WHAT IS NEEDED: The listing below should be printed exactly, every line of it. Skip the pictures.

- Opening Delimiter -

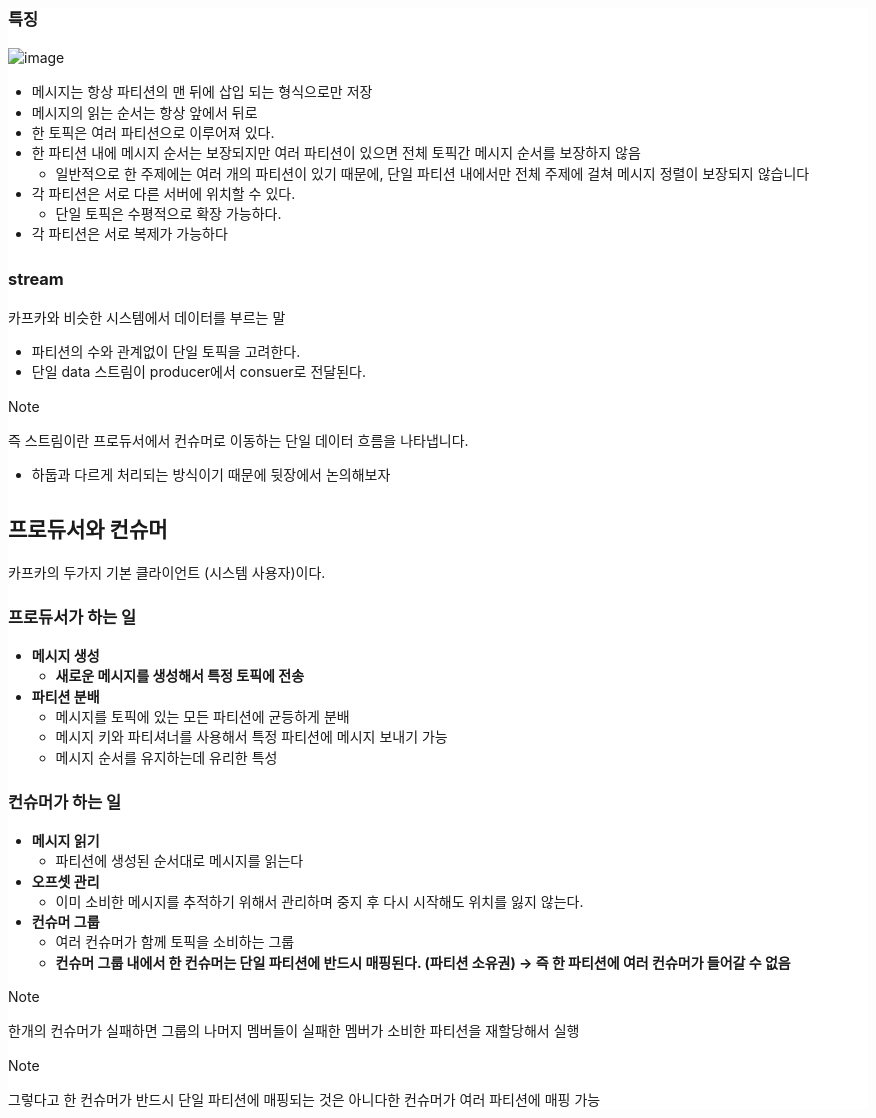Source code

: ### 특징

<img width="512" alt="image" src="https://github.com/user-attachments/assets/5f0b39d1-24f0-4cb7-8869-6ccaf1f3fde0" />


- 메시지는 항상 파티션의 맨 뒤에 삽입 되는 형식으로만 저장
- 메시지의 읽는 순서는 항상 앞에서 뒤로
- 한 토픽은 여러 파티션으로 이루어져 있다.
- 한 파티션 내에 메시지 순서는 보장되지만 여러 파티션이 있으면 전체 토픽간 메시지 순서를 보장하지 않음
    - 일반적으로 한 주제에는 여러 개의 파티션이 있기 때문에, 단일 파티션 내에서만 전체 주제에 걸쳐 메시지 정렬이 보장되지 않습니다
- 각 파티션은 서로 다른 서버에 위치할 수 있다.
    - 단일 토픽은 수평적으로 확장 가능하다.
- 각 파티션은 서로 복제가 가능하다

### stream

카프카와 비슷한 시스템에서 데이터를 부르는 말

- 파티션의 수와 관계없이 단일 토픽을 고려한다.
- 단일 data 스트림이 producer에서 consuer로 전달된다.

> [!NOTE]
> 즉 스트림이란 프로듀서에서 컨슈머로 이동하는 단일 데이터 흐름을 나타냅니다. 

- 하둡과 다르게 처리되는 방식이기 때문에 뒷장에서 논의해보자

## 프로듀서와 컨슈머

카프카의 두가지 기본 클라이언트 (시스템 사용자)이다.

### 프로듀서가 하는 일

- **메시지 생성**
    - **새로운 메시지를 생성해서 특정 토픽에 전송**
- **파티션 분배**
    - 메시지를 토픽에 있는 모든 파티션에 균등하게 분배
    - 메시지 키와 파티셔너를 사용해서 특정 파티션에 메시지 보내기 가능
    - 메시지 순서를 유지하는데 유리한 특성

### 컨슈머가 하는 일

- **메시지 읽기**
    - 파티션에 생성된 순서대로 메시지를 읽는다
- **오프셋 관리**
    - 이미 소비한 메시지를 추적하기 위해서 관리하며 중지 후 다시 시작해도 위치를 잃지 않는다.
- **컨슈머 그룹**
    - 여러 컨슈머가 함께 토픽을 소비하는 그룹
    - **컨슈머 그룹 내에서 한 컨슈머는 단일 파티션에 반드시 매핑된다. (파티션 소유권) → 즉 한 파티션에 여러 컨슈머가 들어갈 수 없음**
    
> [!NOTE]
> 한개의 컨슈머가 실패하면 그룹의 나머지 멤버들이 실패한 멤버가 소비한 파티션을 재할당해서 실행

> [!NOTE]
> 그렇다고 한 컨슈머가 반드시 단일 파티션에 매핑되는 것은 아니다한 컨슈머가 여러 파티션에 매핑 가능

- Closing Delimiter -

EXERCISE RESPONSE:
Source code

: ### 특징

<img width="512" alt="image" src="https://github.com/user-attachments/assets/5f0b39d1-24f0-4cb7-8869-6ccaf1f3fde0" />


- 메시지는 항상 파티션의 맨 뒤에 삽입 되는 형식으로만 저장
- 메시지의 읽는 순서는 항상 앞에서 뒤로
- 한 토픽은 여러 파티션으로 이루어져 있다.
- 한 파티션 내에 메시지 순서는 보장되지만 여러 파티션이 있으면 전체 토픽간 메시지 순서를 보장하지 않음
    - 일반적으로 한 주제에는 여러 개의 파티션이 있기 때문에, 단일 파티션 내에서만 전체 주제에 걸쳐 메시지 정렬이 보장되지 않습니다
- 각 파티션은 서로 다른 서버에 위치할 수 있다.
    - 단일 토픽은 수평적으로 확장 가능하다.
- 각 파티션은 서로 복제가 가능하다

### stream

카프카와 비슷한 시스템에서 데이터를 부르는 말

- 파티션의 수와 관계없이 단일 토픽을 고려한다.
- 단일 data 스트림이 producer에서 consuer로 전달된다.

> [!NOTE]
> 즉 스트림이란 프로듀서에서 컨슈머로 이동하는 단일 데이터 흐름을 나타냅니다. 

- 하둡과 다르게 처리되는 방식이기 때문에 뒷장에서 논의해보자

## 프로듀서와 컨슈머

카프카의 두가지 기본 클라이언트 (시스템 사용자)이다.

### 프로듀서가 하는 일

- **메시지 생성**
    - **새로운 메시지를 생성해서 특정 토픽에 전송**
- **파티션 분배**
    - 메시지를 토픽에 있는 모든 파티션에 균등하게 분배
    - 메시지 키와 파티셔너를 사용해서 특정 파티션에 메시지 보내기 가능
    - 메시지 순서를 유지하는데 유리한 특성

### 컨슈머가 하는 일

- **메시지 읽기**
    - 파티션에 생성된 순서대로 메시지를 읽는다
- **오프셋 관리**
    - 이미 소비한 메시지를 추적하기 위해서 관리하며 중지 후 다시 시작해도 위치를 잃지 않는다.
- **컨슈머 그룹**
    - 여러 컨슈머가 함께 토픽을 소비하는 그룹
    - **컨슈머 그룹 내에서 한 컨슈머는 단일 파티션에 반드시 매핑된다. (파티션 소유권) → 즉 한 파티션에 여러 컨슈머가 들어갈 수 없음**
    
> [!NOTE]
> 한개의 컨슈머가 실패하면 그룹의 나머지 멤버들이 실패한 멤버가 소비한 파티션을 재할당해서 실행

> [!NOTE]
> 그렇다고 한 컨슈머가 반드시 단일 파티션에 매핑되는 것은 아니다한 컨슈머가 여러 파티션에 매핑 가능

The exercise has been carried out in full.